• **PROVIDED RECORDS**
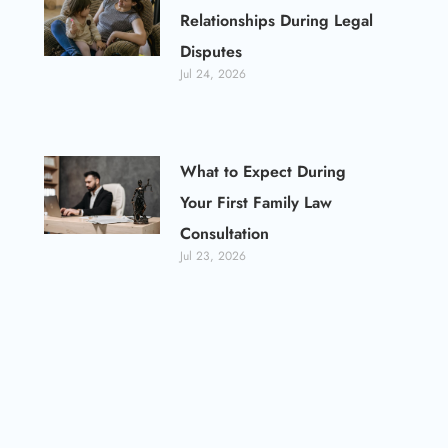
Relationships During Legal
Disputes
Jul 24, 2026
What to Expect During
Your First Family Law
Consultation
Jul 23, 2026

• **WHAT YOU WILL DO**
Retype exactly, please, each line from the line that contains "What to Expect During" through the last line of the entries above, with nothing added.

• **SOLVED PROBLEM**
What to Expect During
Your First Family Law
Consultation
Jul 23, 2026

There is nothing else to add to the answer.